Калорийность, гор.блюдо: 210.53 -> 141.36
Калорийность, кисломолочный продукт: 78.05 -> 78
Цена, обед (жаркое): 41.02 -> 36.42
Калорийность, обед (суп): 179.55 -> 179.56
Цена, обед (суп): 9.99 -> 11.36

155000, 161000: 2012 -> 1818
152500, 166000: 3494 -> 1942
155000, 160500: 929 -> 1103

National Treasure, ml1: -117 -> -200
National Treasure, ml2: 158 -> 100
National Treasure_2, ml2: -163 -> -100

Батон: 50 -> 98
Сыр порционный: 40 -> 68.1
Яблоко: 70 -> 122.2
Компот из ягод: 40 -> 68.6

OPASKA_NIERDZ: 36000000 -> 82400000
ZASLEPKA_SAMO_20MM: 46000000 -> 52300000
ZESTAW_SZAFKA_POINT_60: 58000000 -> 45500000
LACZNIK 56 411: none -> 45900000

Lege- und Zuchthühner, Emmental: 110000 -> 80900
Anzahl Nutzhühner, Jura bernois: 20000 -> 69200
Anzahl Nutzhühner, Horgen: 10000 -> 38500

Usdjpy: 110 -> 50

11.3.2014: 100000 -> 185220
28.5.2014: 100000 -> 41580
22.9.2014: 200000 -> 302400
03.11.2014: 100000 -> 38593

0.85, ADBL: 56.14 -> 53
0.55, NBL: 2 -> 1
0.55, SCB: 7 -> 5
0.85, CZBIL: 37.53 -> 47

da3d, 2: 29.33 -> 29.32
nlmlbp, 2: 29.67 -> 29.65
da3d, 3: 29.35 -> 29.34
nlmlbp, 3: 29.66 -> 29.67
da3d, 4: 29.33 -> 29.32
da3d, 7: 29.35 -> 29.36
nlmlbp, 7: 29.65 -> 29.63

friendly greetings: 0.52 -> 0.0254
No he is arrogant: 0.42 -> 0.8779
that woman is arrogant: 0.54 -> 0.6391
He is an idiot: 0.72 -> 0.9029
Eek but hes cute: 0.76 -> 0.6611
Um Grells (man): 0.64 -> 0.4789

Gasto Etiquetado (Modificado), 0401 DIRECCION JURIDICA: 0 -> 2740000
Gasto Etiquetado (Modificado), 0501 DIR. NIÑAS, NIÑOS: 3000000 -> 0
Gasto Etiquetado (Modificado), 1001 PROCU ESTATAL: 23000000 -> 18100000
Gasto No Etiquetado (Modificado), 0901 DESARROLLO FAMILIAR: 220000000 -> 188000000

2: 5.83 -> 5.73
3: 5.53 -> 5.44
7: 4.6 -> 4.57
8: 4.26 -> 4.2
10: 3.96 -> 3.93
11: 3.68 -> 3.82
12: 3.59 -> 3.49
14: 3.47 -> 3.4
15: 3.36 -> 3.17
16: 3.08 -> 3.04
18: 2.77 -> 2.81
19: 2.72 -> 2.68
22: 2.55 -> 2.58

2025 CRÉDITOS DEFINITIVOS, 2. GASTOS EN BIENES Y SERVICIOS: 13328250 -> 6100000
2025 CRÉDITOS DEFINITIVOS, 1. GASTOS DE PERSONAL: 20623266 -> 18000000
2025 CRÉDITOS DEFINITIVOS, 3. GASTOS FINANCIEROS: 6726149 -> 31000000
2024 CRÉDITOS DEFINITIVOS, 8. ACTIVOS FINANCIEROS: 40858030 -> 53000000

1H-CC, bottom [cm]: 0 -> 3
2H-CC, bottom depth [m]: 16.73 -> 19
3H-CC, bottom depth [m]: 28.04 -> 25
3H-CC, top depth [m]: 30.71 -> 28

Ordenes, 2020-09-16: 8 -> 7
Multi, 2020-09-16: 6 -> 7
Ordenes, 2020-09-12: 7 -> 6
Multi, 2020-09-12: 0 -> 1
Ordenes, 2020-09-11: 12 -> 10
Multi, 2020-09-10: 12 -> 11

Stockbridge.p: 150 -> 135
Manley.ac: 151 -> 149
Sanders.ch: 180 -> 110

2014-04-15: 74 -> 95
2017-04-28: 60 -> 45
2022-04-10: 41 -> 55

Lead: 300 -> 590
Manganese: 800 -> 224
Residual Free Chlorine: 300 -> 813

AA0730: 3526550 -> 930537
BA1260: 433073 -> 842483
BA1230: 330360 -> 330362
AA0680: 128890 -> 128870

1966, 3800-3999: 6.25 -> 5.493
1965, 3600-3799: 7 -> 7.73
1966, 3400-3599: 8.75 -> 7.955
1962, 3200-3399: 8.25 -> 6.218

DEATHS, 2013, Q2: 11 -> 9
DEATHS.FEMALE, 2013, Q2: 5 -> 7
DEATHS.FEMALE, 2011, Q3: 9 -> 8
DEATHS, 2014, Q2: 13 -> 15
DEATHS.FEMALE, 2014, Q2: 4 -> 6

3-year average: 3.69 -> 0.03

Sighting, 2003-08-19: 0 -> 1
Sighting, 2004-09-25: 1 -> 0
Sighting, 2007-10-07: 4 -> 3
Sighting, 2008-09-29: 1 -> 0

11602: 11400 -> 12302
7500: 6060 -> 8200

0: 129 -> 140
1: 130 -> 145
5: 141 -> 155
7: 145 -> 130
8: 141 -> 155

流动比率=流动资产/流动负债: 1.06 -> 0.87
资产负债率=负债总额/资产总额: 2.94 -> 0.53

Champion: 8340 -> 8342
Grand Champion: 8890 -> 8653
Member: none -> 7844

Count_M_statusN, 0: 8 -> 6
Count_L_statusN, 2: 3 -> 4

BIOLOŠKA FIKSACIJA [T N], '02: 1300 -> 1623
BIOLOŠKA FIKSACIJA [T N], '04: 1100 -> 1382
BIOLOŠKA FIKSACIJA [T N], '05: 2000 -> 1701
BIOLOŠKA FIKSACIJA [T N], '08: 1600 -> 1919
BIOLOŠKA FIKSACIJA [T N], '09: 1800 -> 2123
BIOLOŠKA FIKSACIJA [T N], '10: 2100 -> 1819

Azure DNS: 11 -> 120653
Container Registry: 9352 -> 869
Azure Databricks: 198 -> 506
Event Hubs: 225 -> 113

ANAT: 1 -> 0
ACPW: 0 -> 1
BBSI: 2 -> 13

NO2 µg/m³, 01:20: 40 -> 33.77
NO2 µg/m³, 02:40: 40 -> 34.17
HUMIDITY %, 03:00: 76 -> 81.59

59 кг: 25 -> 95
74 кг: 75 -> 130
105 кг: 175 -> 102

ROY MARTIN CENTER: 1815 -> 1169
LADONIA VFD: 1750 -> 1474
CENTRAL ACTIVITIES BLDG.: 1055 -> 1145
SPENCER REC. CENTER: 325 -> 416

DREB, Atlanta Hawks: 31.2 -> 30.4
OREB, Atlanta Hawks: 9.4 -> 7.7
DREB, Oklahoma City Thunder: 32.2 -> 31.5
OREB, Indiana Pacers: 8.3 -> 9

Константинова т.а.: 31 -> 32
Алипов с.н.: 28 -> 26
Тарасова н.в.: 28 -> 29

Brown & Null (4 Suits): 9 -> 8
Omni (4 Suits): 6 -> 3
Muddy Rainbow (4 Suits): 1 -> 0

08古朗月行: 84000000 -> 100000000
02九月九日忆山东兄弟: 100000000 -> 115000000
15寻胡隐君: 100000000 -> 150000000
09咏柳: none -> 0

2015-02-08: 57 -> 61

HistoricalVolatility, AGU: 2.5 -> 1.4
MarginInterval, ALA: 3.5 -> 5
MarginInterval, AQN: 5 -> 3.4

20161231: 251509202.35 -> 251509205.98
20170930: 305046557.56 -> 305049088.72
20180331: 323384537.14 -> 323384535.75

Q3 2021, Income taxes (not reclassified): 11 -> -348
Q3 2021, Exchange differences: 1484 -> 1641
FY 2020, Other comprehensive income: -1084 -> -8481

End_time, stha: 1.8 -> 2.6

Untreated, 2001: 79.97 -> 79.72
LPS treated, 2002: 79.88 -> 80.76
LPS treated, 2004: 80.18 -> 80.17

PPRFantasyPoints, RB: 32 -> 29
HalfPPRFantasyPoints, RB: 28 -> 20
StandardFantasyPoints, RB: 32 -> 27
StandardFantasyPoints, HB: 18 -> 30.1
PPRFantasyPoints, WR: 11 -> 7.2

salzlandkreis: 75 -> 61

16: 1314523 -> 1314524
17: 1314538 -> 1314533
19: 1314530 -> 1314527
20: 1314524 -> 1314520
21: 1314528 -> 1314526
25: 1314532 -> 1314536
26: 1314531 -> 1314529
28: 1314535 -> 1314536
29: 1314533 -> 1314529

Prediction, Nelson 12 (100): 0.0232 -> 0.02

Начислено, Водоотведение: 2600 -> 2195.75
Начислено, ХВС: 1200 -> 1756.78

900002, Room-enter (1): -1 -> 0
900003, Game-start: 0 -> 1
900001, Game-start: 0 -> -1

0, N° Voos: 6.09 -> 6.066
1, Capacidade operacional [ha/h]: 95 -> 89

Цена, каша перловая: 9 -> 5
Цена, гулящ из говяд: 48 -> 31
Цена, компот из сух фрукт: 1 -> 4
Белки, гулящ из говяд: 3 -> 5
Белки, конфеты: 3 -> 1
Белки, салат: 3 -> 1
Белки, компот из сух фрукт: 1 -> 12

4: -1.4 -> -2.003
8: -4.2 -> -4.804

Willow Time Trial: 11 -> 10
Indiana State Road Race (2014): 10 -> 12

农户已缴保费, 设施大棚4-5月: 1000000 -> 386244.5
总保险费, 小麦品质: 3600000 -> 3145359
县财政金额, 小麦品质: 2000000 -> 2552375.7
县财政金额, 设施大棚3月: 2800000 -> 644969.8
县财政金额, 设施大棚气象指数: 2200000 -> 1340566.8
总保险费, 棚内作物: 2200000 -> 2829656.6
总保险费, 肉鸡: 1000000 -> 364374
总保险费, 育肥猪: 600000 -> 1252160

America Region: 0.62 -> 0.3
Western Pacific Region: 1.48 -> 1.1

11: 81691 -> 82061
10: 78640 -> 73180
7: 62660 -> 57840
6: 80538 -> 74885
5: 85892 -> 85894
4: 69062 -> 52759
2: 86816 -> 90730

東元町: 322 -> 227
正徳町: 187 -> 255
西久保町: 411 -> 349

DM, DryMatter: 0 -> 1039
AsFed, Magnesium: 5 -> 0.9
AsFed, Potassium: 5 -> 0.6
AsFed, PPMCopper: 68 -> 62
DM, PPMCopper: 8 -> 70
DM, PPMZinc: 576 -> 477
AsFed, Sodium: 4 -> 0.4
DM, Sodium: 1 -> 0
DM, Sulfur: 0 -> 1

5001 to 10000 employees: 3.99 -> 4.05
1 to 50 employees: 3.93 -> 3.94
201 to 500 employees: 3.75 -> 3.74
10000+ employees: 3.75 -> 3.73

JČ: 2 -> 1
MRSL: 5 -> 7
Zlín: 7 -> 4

━━━━━━━━━━━━━━━━━━━━━━━━━━━━━━

EXERCISE INSTRUCTIONS:
There is a line with "20161231: 251509202.35 -> 251509205.98" and a line with "10: 78640 -> 73180" above. Copy exactly those two lines and all lines between them, with nothing else.

REPLY:
20161231: 251509202.35 -> 251509205.98
20170930: 305046557.56 -> 305049088.72
20180331: 323384537.14 -> 323384535.75

Q3 2021, Income taxes (not reclassified): 11 -> -348
Q3 2021, Exchange differences: 1484 -> 1641
FY 2020, Other comprehensive income: -1084 -> -8481

End_time, stha: 1.8 -> 2.6

Untreated, 2001: 79.97 -> 79.72
LPS treated, 2002: 79.88 -> 80.76
LPS treated, 2004: 80.18 -> 80.17

PPRFantasyPoints, RB: 32 -> 29
HalfPPRFantasyPoints, RB: 28 -> 20
StandardFantasyPoints, RB: 32 -> 27
StandardFantasyPoints, HB: 18 -> 30.1
PPRFantasyPoints, WR: 11 -> 7.2

salzlandkreis: 75 -> 61

16: 1314523 -> 1314524
17: 1314538 -> 1314533
19: 1314530 -> 1314527
20: 1314524 -> 1314520
21: 1314528 -> 1314526
25: 1314532 -> 1314536
26: 1314531 -> 1314529
28: 1314535 -> 1314536
29: 1314533 -> 1314529

Prediction, Nelson 12 (100): 0.0232 -> 0.02

Начислено, Водоотведение: 2600 -> 2195.75
Начислено, ХВС: 1200 -> 1756.78

900002, Room-enter (1): -1 -> 0
900003, Game-start: 0 -> 1
900001, Game-start: 0 -> -1

0, N° Voos: 6.09 -> 6.066
1, Capacidade operacional [ha/h]: 95 -> 89

Цена, каша перловая: 9 -> 5
Цена, гулящ из говяд: 48 -> 31
Цена, компот из сух фрукт: 1 -> 4
Белки, гулящ из говяд: 3 -> 5
Белки, конфеты: 3 -> 1
Белки, салат: 3 -> 1
Белки, компот из сух фрукт: 1 -> 12

4: -1.4 -> -2.003
8: -4.2 -> -4.804

Willow Time Trial: 11 -> 10
Indiana State Road Race (2014): 10 -> 12

农户已缴保费, 设施大棚4-5月: 1000000 -> 386244.5
总保险费, 小麦品质: 3600000 -> 3145359
县财政金额, 小麦品质: 2000000 -> 2552375.7
县财政金额, 设施大棚3月: 2800000 -> 644969.8
县财政金额, 设施大棚气象指数: 2200000 -> 1340566.8
总保险费, 棚内作物: 2200000 -> 2829656.6
总保险费, 肉鸡: 1000000 -> 364374
总保险费, 育肥猪: 600000 -> 1252160

America Region: 0.62 -> 0.3
Western Pacific Region: 1.48 -> 1.1

11: 81691 -> 82061
10: 78640 -> 73180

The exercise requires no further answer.